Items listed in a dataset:
^^^^

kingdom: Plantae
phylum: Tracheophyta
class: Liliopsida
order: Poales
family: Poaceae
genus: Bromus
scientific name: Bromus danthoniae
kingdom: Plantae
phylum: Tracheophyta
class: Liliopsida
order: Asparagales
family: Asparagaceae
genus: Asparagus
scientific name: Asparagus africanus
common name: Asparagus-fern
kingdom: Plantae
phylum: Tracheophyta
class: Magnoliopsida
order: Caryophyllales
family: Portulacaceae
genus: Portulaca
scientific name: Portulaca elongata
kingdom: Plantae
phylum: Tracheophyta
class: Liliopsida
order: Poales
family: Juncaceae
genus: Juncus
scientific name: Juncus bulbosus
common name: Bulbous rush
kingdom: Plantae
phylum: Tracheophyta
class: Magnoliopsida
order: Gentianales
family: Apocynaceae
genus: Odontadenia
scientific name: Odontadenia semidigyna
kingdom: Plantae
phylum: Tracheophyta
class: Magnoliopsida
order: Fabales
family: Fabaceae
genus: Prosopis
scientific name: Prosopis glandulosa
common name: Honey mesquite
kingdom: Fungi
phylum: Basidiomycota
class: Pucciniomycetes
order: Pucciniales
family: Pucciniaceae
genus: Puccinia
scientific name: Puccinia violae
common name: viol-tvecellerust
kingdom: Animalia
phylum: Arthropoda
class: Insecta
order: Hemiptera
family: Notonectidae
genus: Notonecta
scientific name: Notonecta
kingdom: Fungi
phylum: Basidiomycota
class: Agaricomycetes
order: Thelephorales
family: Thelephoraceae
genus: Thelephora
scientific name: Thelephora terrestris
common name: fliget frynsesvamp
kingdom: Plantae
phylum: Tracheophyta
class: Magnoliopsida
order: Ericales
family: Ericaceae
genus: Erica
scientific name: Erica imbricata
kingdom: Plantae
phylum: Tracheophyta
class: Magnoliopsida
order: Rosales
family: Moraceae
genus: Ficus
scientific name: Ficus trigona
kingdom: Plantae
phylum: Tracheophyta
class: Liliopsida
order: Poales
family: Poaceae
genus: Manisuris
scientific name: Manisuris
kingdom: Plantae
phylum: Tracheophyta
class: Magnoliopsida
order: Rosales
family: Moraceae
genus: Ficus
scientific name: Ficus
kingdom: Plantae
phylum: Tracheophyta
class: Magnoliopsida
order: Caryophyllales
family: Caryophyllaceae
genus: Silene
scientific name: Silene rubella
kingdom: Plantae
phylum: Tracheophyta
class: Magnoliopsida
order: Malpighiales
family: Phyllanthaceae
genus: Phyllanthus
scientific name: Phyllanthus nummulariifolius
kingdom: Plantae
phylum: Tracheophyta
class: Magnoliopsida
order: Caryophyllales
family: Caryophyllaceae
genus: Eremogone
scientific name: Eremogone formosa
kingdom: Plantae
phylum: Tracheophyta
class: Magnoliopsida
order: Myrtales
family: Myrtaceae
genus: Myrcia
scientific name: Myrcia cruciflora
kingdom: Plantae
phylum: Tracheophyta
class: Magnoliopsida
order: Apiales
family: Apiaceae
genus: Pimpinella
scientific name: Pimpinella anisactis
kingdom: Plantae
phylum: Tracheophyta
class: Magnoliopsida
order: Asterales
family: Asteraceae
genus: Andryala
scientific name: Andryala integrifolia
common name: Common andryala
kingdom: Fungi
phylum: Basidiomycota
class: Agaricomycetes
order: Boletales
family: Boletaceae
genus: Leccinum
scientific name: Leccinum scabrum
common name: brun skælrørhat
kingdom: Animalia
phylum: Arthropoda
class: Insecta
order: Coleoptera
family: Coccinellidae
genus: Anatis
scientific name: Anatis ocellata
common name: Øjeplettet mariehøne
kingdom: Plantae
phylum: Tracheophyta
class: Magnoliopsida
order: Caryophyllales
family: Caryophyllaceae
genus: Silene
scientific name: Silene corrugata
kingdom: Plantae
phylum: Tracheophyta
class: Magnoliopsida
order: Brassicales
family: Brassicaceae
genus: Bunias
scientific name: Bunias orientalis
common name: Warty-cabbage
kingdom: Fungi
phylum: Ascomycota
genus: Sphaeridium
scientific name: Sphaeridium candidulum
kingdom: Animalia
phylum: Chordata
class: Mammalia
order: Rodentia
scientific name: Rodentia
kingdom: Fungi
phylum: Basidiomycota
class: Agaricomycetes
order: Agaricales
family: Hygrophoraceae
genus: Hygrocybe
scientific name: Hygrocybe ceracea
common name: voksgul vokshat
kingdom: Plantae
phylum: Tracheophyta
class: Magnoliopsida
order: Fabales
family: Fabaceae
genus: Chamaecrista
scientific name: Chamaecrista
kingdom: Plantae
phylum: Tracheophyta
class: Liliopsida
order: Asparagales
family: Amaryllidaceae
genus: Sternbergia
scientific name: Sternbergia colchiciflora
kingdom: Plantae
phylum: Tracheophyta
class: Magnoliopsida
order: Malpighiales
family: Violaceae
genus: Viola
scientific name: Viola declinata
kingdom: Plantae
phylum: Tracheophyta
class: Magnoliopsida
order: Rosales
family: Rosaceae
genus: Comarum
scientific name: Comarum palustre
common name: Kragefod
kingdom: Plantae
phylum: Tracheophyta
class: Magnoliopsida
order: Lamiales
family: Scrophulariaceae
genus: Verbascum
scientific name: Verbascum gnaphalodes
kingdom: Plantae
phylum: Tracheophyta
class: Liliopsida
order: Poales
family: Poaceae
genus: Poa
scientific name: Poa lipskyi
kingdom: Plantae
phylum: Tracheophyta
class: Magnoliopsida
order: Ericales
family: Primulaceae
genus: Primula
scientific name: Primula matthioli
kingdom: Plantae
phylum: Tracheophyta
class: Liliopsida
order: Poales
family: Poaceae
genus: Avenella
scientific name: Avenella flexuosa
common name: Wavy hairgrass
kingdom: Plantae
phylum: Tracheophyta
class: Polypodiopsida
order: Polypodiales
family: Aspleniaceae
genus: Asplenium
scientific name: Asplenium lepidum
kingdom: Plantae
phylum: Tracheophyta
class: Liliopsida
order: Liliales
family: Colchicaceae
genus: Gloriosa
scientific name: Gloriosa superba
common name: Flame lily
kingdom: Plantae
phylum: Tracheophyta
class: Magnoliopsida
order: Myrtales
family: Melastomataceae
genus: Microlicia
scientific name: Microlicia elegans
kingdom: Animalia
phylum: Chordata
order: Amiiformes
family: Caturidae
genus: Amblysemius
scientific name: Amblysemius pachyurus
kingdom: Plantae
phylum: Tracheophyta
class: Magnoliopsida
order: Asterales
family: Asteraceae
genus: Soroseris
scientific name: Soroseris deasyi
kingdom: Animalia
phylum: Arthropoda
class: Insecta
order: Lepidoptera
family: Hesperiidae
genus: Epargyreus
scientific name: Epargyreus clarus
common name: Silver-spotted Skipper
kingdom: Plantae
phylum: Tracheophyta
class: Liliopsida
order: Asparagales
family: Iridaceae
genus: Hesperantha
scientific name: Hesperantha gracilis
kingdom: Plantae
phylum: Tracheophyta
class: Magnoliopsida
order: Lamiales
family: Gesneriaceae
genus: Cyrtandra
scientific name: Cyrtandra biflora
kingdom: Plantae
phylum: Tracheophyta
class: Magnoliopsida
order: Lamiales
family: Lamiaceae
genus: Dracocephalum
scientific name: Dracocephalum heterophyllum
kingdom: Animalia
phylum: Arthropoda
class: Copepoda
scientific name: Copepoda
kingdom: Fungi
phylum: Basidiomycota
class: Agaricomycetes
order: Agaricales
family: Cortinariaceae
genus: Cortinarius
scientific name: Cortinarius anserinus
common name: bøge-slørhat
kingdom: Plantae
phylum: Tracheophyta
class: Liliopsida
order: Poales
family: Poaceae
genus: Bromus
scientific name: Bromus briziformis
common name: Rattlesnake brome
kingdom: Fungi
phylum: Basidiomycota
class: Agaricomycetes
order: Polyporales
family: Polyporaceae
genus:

^^^^

» Task details
Express the stretch from the line containing "order: Apiales" through the line containing "order: Coleoptera" as a Markdown table with two columns, Row and Line. Number each line in order and leave out any blank lines.

» Complete output
| Row | Line |
|---|---|
| 1 | order: Apiales |
| 2 | family: Apiaceae |
| 3 | genus: Pimpinella |
| 4 | scientific name: Pimpinella anisactis |
| 5 | kingdom: Plantae |
| 6 | phylum: Tracheophyta |
| 7 | class: Magnoliopsida |
| 8 | order: Asterales |
| 9 | family: Asteraceae |
| 10 | genus: Andryala |
| 11 | scientific name: Andryala integrifolia |
| 12 | common name: Common andryala |
| 13 | kingdom: Fungi |
| 14 | phylum: Basidiomycota |
| 15 | class: Agaricomycetes |
| 16 | order: Boletales |
| 17 | family: Boletaceae |
| 18 | genus: Leccinum |
| 19 | scientific name: Leccinum scabrum |
| 20 | common name: brun skælrørhat |
| 21 | kingdom: Animalia |
| 22 | phylum: Arthropoda |
| 23 | class: Insecta |
| 24 | order: Coleoptera |